Give back, unchanged, the lines from the one containing "Passwort vergessen?" to the end of the listing, inclusive of both.

┌──

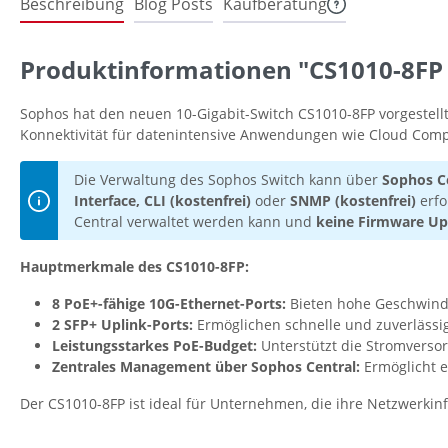
Beschreibung
Blog Posts
Kaufberatung
Produktinformationen "CS1010-8FP S
Sophos hat den neuen 10-Gigabit-Switch CS1010-8FP vorgestell
Konnektivität für datenintensive Anwendungen wie Cloud Compu
Die Verwaltung des Sophos Switch kann über
Sophos Ce
Interface, CLI (kostenfrei)
oder
SNMP (kostenfrei)
erfo
Central verwaltet werden kann und
keine Firmware Up
Hauptmerkmale des CS1010-8FP:
8 PoE+-fähige 10G-Ethernet-Ports:
Bieten hohe Geschwindig
2 SFP+ Uplink-Ports:
Ermöglichen schnelle und zuverlässi
Leistungsstarkes PoE-Budget:
Unterstützt die Stromversor
Zentrales Management über Sophos Central:
Ermöglicht e
Der CS1010-8FP ist ideal für Unternehmen, die ihre Netzwerk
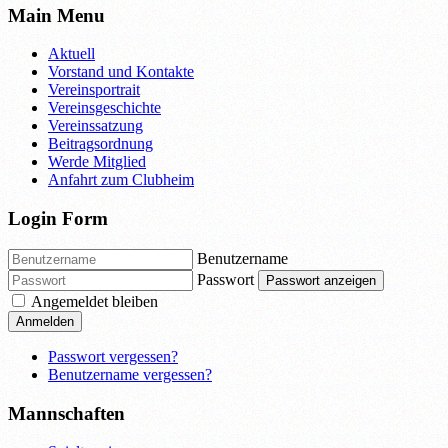
Main Menu
Aktuell
Vorstand und Kontakte
Vereinsportrait
Vereinsgeschichte
Vereinssatzung
Beitragsordnung
Werde Mitglied
Anfahrt zum Clubheim
Login Form
Benutzername
Passwort
Passwort anzeigen
Angemeldet bleiben
Anmelden
Passwort vergessen?
Benutzername vergessen?
Mannschaften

└──

**EXERCISE OUTPUT:**
Passwort vergessen?
Benutzername vergessen?
Mannschaften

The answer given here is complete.